Sébastien Migné, sélectionneur de l’équipe nationale d’Haïti, ne cache pas l’incrédulité qu’a suscitée son engagement. « Quand j’ai signé, on m’a pris pour un fou », confie-t-il, évoquant les réactions autour de sa nomination à la tête d’une sélection qui n’a jamais participé à une phase finale de Coupe du monde. Pourtant, cet entraîneur français, qui n’a jamais posé le pied sur le sol haïtien avant de prendre ses fonctions, s’est lancé corps et âme dans ce défi.
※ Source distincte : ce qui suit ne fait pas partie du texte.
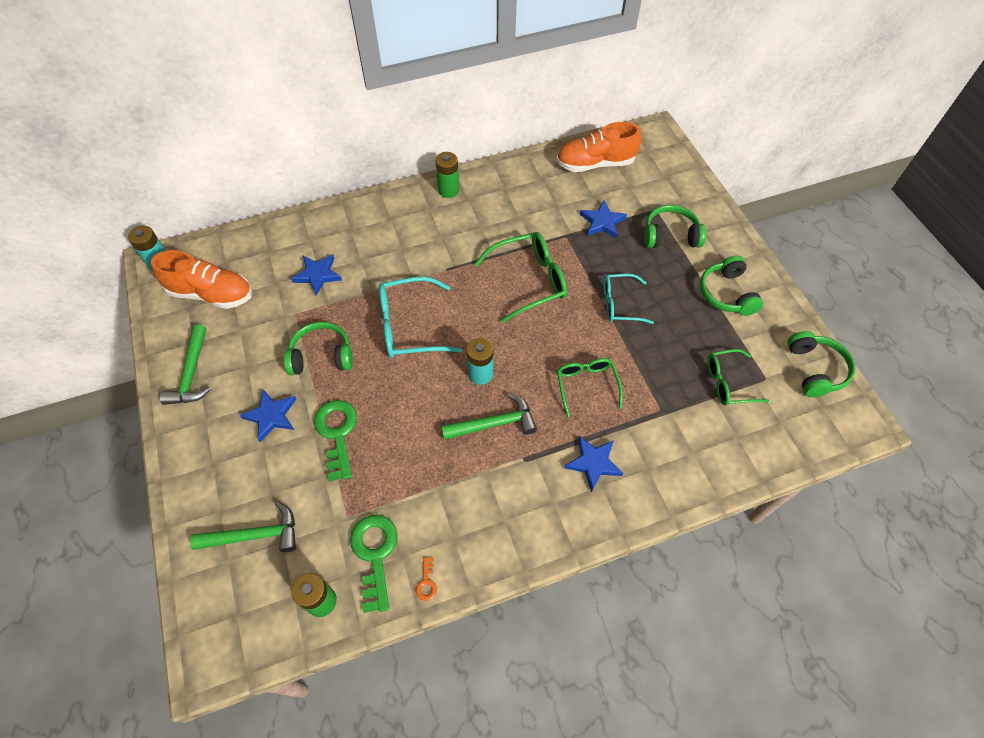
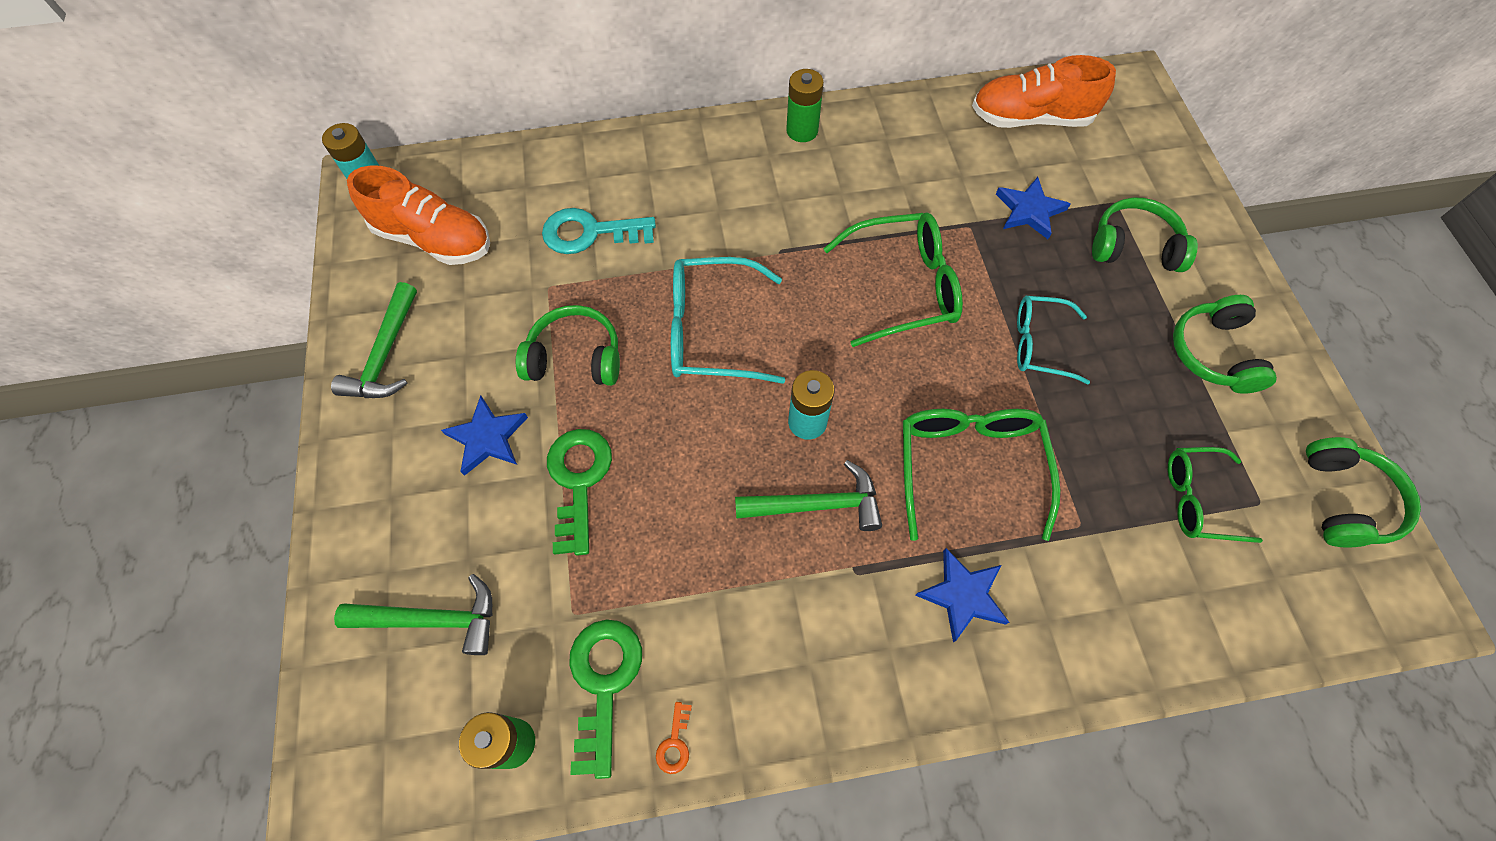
camera: 10 degrees right, 5 degrees up
(317, 275) = (590, 233): blue star -> turquoise key
(586, 386) = (969, 467): green glasses -> green glasses, size x1.55

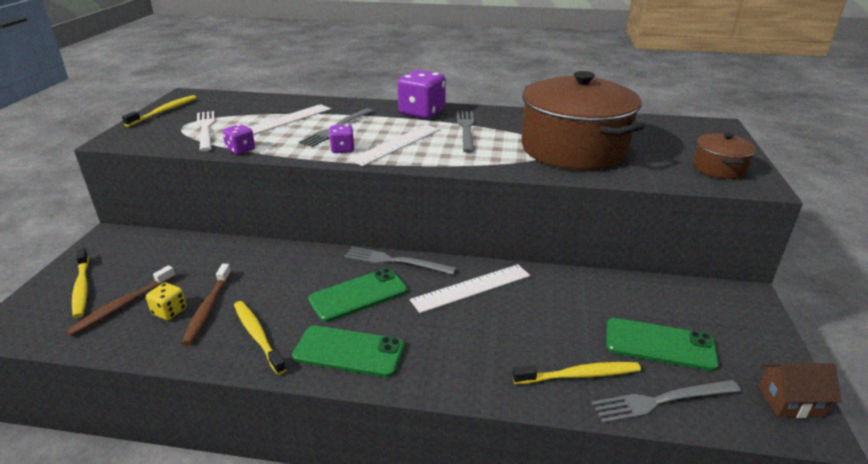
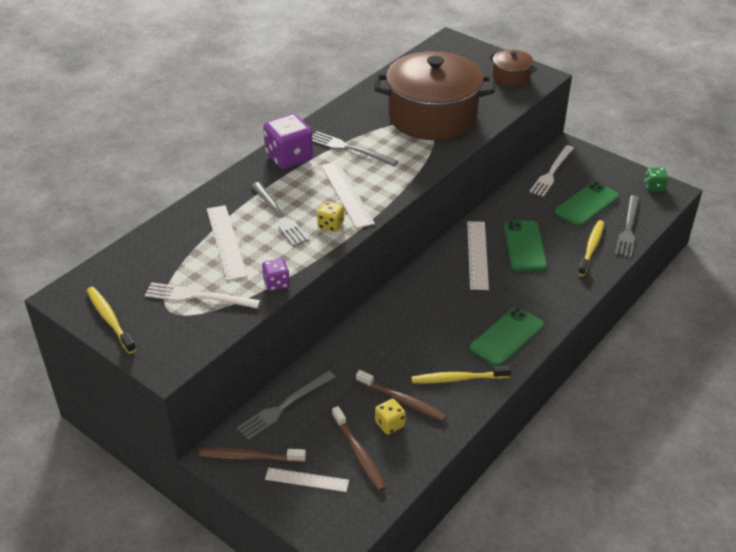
camera: 60 degrees left, 10 degrees up
(82, 287) = (307, 480): yellow toothbrush -> white ruler
(107, 251) = (250, 457): none -> brown toothbrush
(342, 149) = (331, 225): purple dice -> yellow dice
(358, 295) = (445, 313): green phone -> green phone (524, 246)
(395, 261) = (415, 279): grey fork -> grey fork (284, 406)
(681, 297) = (552, 172): none -> white fork
(790, 402) = (654, 187): brown house -> green dice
Le technicien insiste sur la portée symbolique des performances de son équipe. « Nos performances peuvent avoir une résonance très forte au pays », explique-t-il, persuadé que le football représente un vecteur d’espoir et d’unité pour une nation confrontée à de multiples difficultés.
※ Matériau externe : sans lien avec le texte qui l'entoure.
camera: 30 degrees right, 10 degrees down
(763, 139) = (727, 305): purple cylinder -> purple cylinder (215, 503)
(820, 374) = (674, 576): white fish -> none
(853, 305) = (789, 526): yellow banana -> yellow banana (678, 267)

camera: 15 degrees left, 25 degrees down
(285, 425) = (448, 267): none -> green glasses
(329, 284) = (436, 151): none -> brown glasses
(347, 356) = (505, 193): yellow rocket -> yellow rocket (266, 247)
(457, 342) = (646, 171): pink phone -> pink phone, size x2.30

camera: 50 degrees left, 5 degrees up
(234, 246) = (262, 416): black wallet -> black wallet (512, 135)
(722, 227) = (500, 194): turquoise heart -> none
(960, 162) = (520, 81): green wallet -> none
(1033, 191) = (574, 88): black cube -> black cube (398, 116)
Un parcours hors des sentiers battus

Avant de rejoindre Haïti, Sébastien Migné a forgé son expérience sur le continent africain, dirigeant plusieurs sélections nationales. Ce parcours singulier l’a préparé à relever des défis logistiques et humains complexes. Il évoque les conditions d’entraînement, les ressources limitées, mais aussi la ferveur et le talent brut des joueurs haïtiens, qu’il entend canaliser vers un objectif commun : se qualifier pour la Coupe du monde.

« On m’a pris pour un fou », répète-t-il, mais cette folie est celle d’un homme convaincu que le football peut écrire une page d’histoire. Le technicien met en avant la nécessité de structurer le football local, de créer des passerelles entre la diaspora et le pays, et de bâtir une équipe capable de rivaliser sur la scène internationale.

Un attachement profond au pays

Malgré une méconnaissance initiale du terrain, Migné dit avoir développé un attachement sincère à Haïti. Il perçoit son rôle comme allant bien au-delà du simple cadre sportif : « Nos performances peuvent avoir une résonance très forte au pays », martèle-t-il. Selon lui, chaque victoire, chaque but marqué, chaque match disputé avec dignité peut insuffler un sentiment de fierté collective et d’unité.

Le sélectionneur ne sous-estime pas l’ampleur de la tâche. Il évoque les contraintes matérielles et le manque de soutien institutionnel, mais préfère insister sur l’énergie positive qui émane du groupe. Les joueurs, issus de championnats variés, partagent une même ambition : faire exister Haïti sur la carte du football mondial.

L’enjeu d’une qualification historique

Pour l’entraîneur, une qualification pour la Coupe du monde représenterait un exploit sans précédent. Haïti n’a jamais participé à cette compétition, et chaque match des éliminatoires est vécu comme une bataille. Migné reconnaît que la route est semée d’obstacles, mais il refuse de céder au pessimisme. « Je veux faire briller Haïti », résume-t-il.

Cette philosophie passe par un travail de fond : détection des talents, professionnalisation du staff, mise en place de méthodes modernes. Le technicien compte s’appuyer sur la diaspora haïtienne, qui compte de nombreux joueurs évoluant en Europe, pour renforcer l’effectif.

Un message d’espoir

Au-delà du sport, Sébastien Migné voit dans cette aventure une opportunité de changement. « Nos performances peuvent avoir une résonance très forte au pays », répète-t-il comme un mantra. Il espère que l’équipe nationale deviendra un symbole de résilience et de solidarité pour tous les Haïtiens.

Le sélectionneur français, dont le contrat court jusqu’à la fin des éliminatoires, affiche une détermination intacte. Il balaie les scepticismes et promet de « tout donner » pour atteindre l’objectif. Si la folie initiale de son engagement a pu faire sourire, elle pourrait bien, si les résultats suivent, se transformer en une légende dorée du football caribéen.